__WHAT IS NEEDED__:
Please rewrite the lines of all the records below, swapping "phylum" for "division" everywhere it appears and changing nothing else. Leave the pictures out of your answer.

__LISTING__:
══════════════════════════════

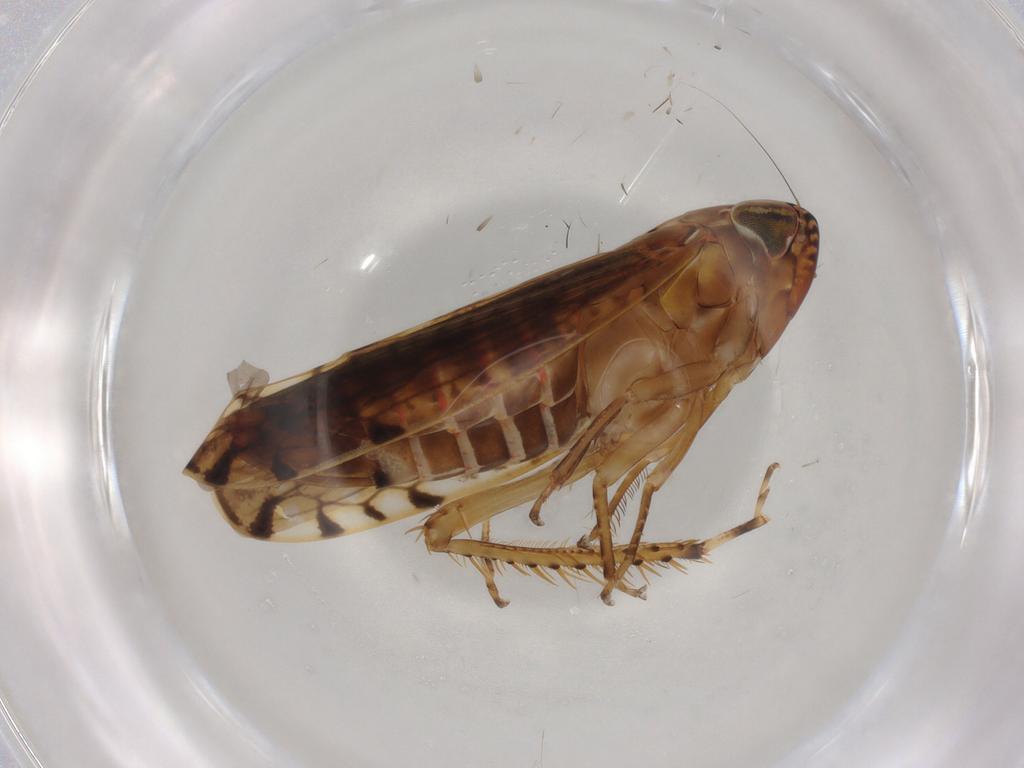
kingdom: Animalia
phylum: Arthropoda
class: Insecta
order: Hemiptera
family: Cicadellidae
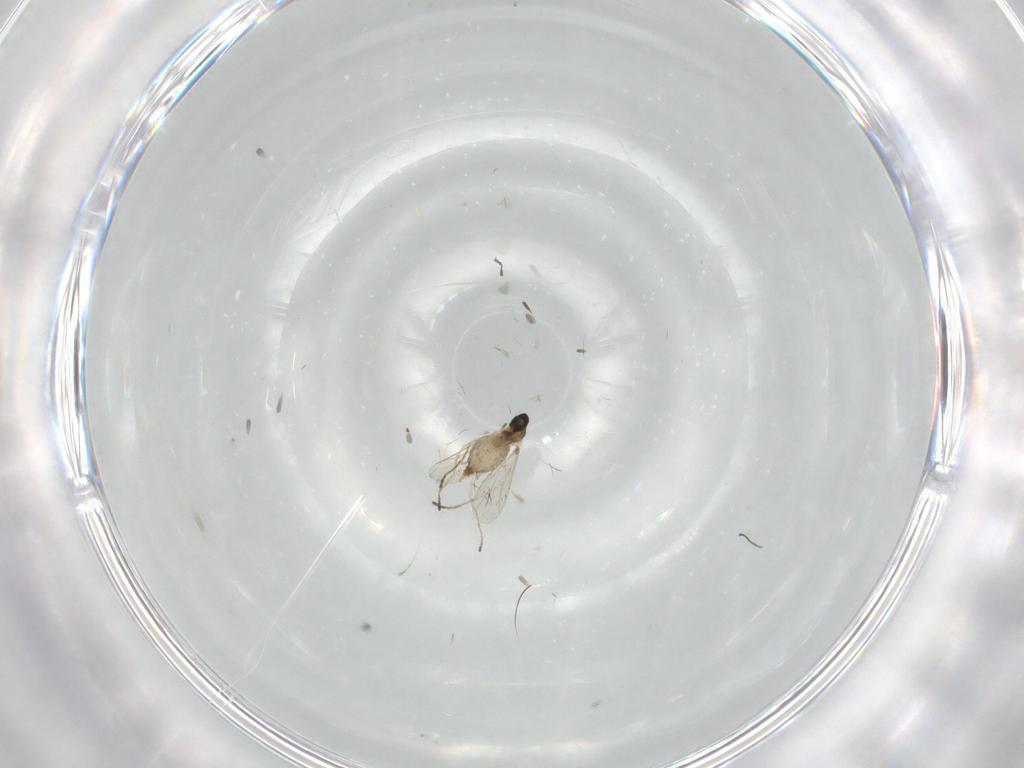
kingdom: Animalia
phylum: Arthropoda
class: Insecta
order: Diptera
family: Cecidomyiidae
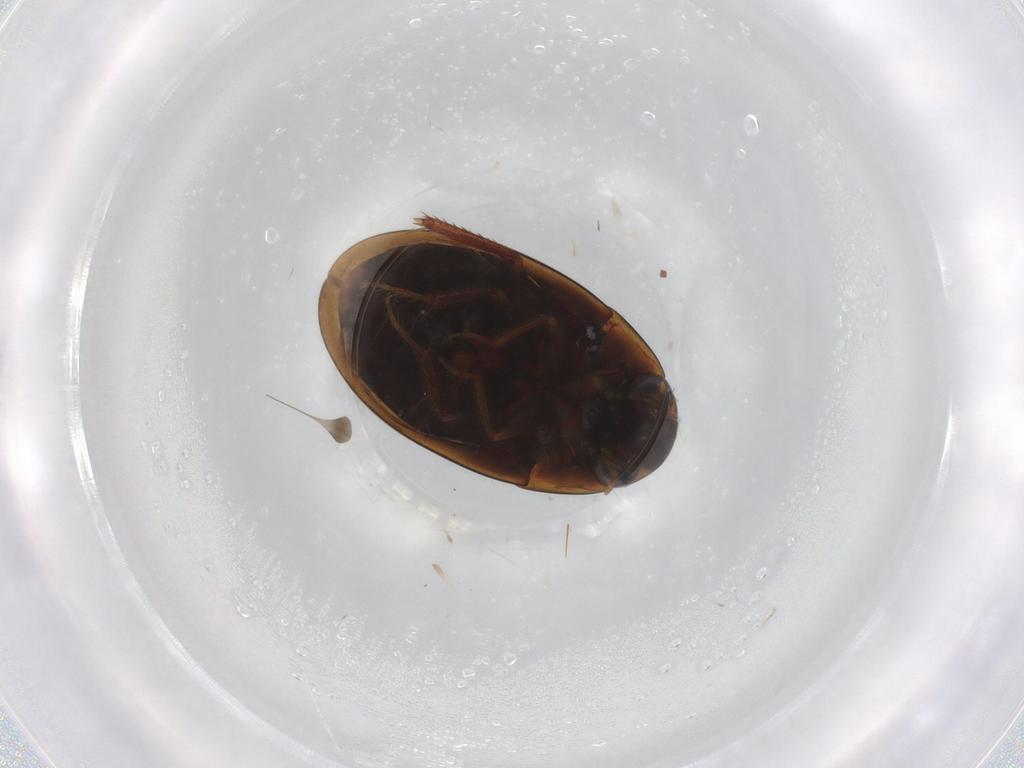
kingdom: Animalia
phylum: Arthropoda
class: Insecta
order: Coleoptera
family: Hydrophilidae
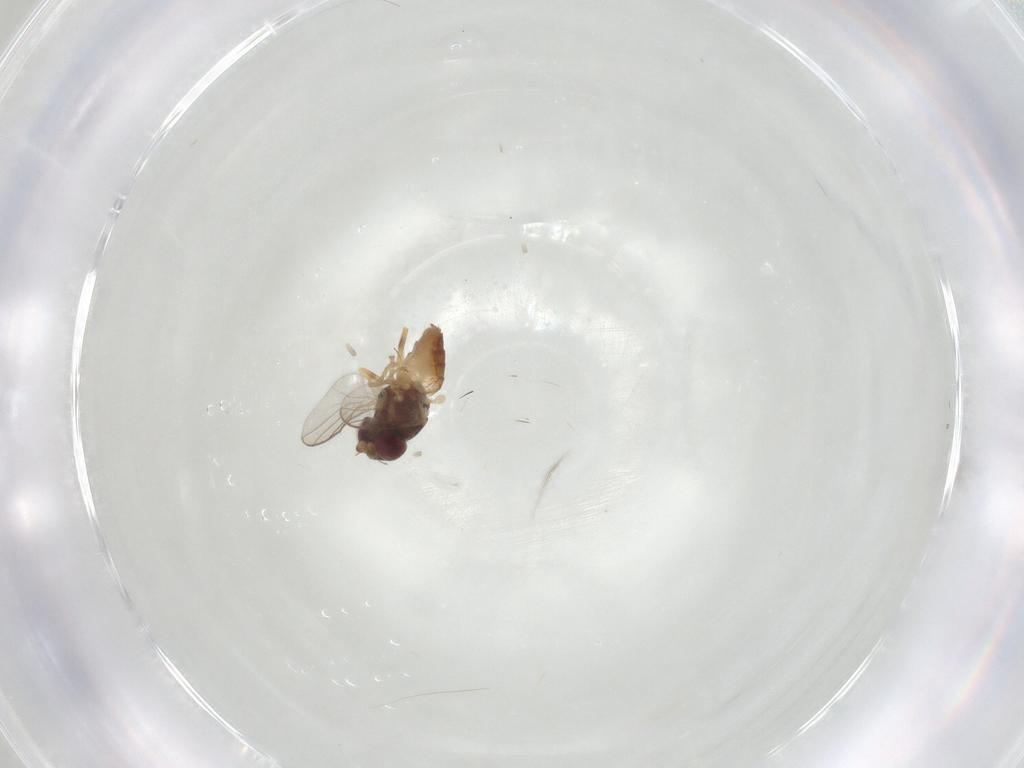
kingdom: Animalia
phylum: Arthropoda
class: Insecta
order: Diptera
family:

══════════════════════════════

__FINAL RESULT__:
kingdom: Animalia
division: Arthropoda
class: Insecta
order: Hemiptera
family: Cicadellidae
kingdom: Animalia
division: Arthropoda
class: Insecta
order: Diptera
family: Cecidomyiidae
kingdom: Animalia
division: Arthropoda
class: Insecta
order: Coleoptera
family: Hydrophilidae
kingdom: Animalia
division: Arthropoda
class: Insecta
order: Diptera
family:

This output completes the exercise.